- [Activity]: Would you please transcribe the records below exactly, leaving out the pictures?

- [Source material]:
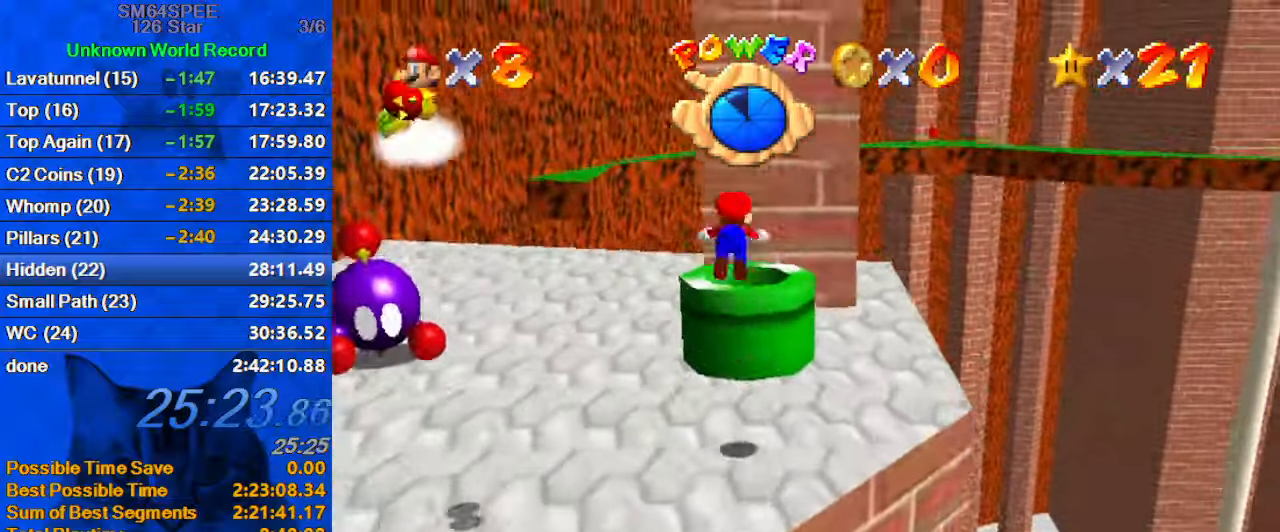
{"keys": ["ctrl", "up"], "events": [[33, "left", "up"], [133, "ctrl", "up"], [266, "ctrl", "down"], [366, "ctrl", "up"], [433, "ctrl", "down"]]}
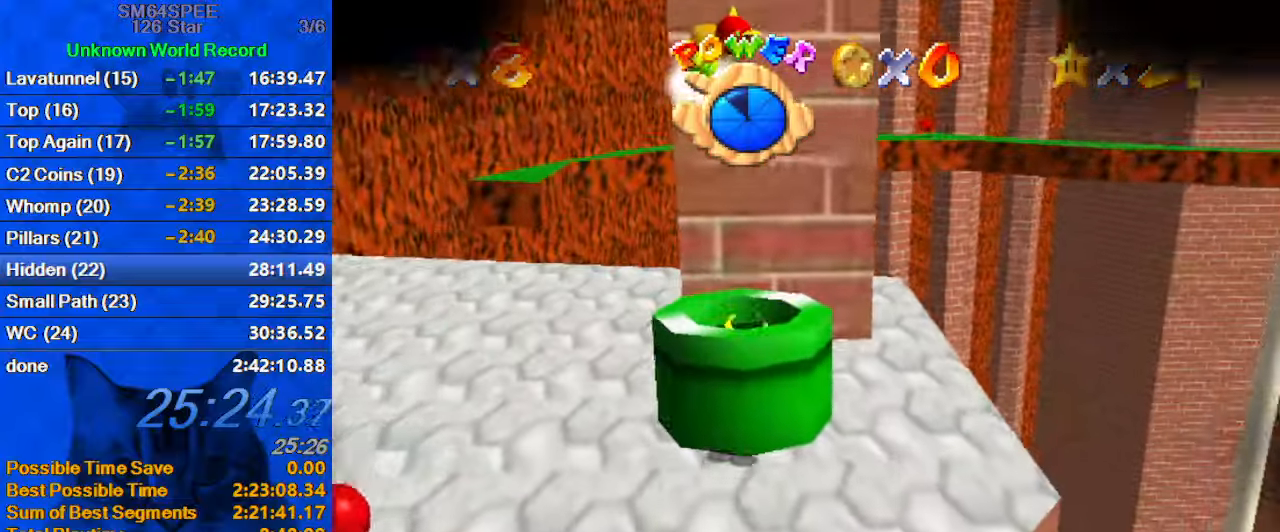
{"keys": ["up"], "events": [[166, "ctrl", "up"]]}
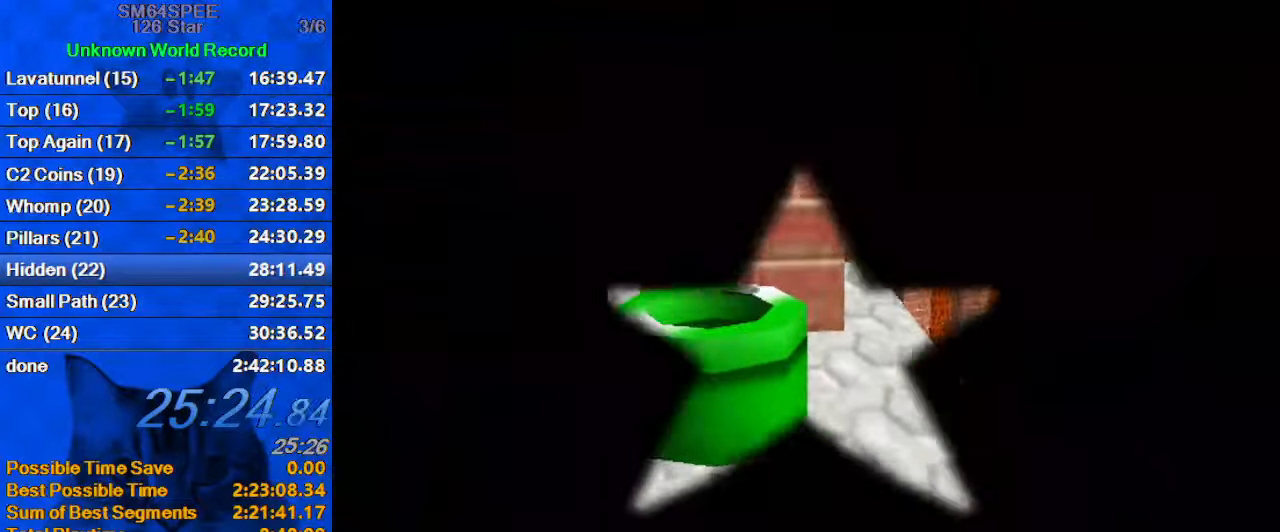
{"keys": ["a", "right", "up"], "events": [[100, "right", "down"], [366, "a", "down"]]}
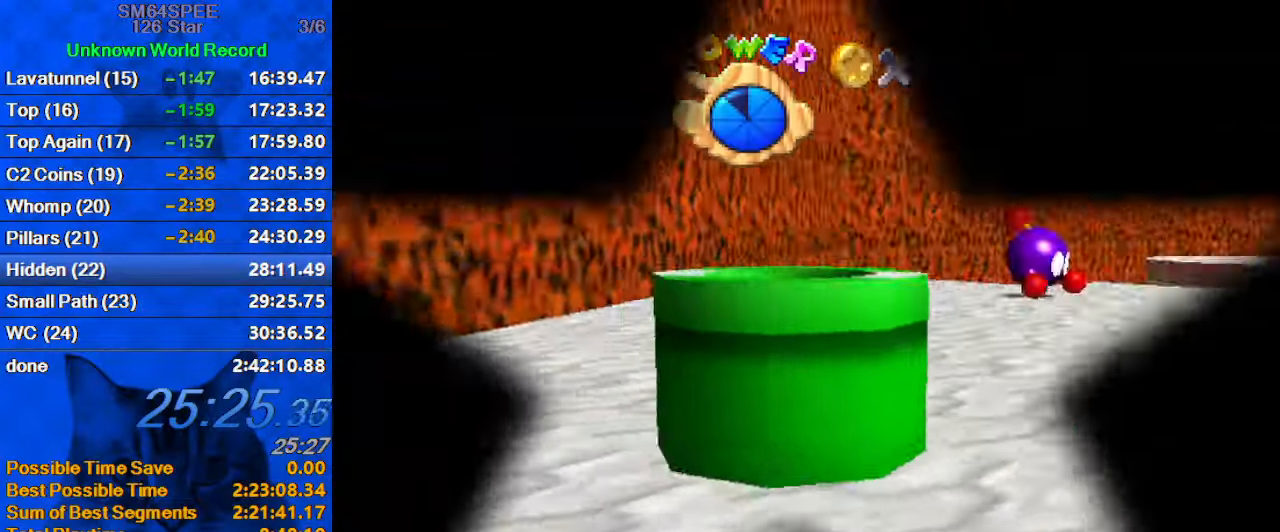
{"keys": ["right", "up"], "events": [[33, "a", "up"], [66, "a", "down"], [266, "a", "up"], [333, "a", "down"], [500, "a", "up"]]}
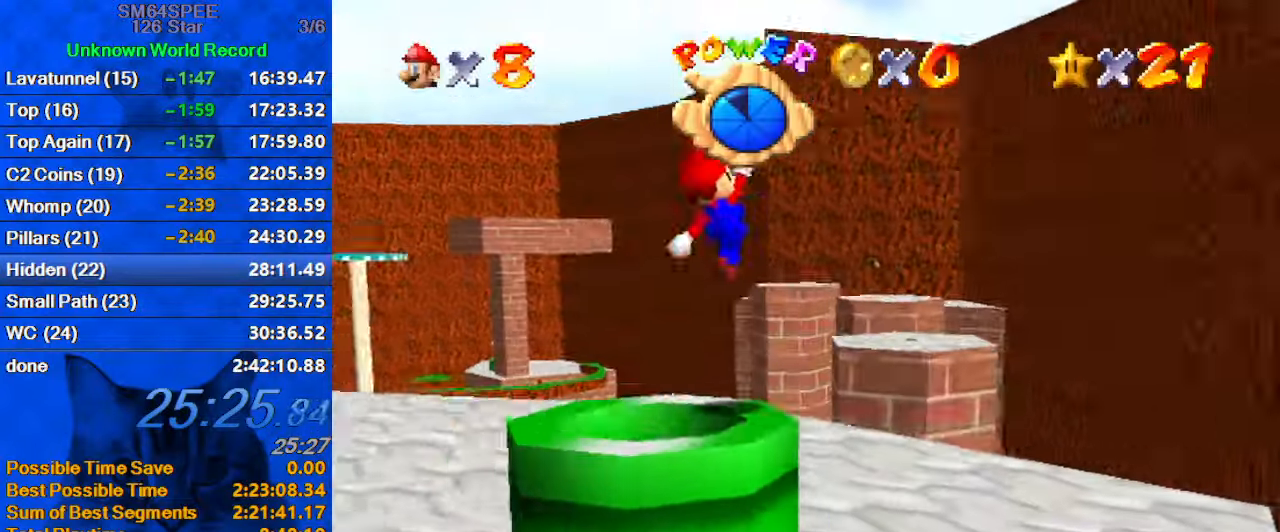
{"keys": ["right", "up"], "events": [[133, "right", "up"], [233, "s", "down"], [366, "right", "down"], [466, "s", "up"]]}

- [Solution to this exercise]:
{"keys": ["ctrl", "up"], "events": [[33, "left", "up"], [133, "ctrl", "up"], [266, "ctrl", "down"], [366, "ctrl", "up"], [433, "ctrl", "down"]]}
{"keys": ["up"], "events": [[166, "ctrl", "up"]]}
{"keys": ["a", "right", "up"], "events": [[100, "right", "down"], [366, "a", "down"]]}
{"keys": ["right", "up"], "events": [[33, "a", "up"], [66, "a", "down"], [266, "a", "up"], [333, "a", "down"], [500, "a", "up"]]}
{"keys": ["right", "up"], "events": [[133, "right", "up"], [233, "s", "down"], [366, "right", "down"], [466, "s", "up"]]}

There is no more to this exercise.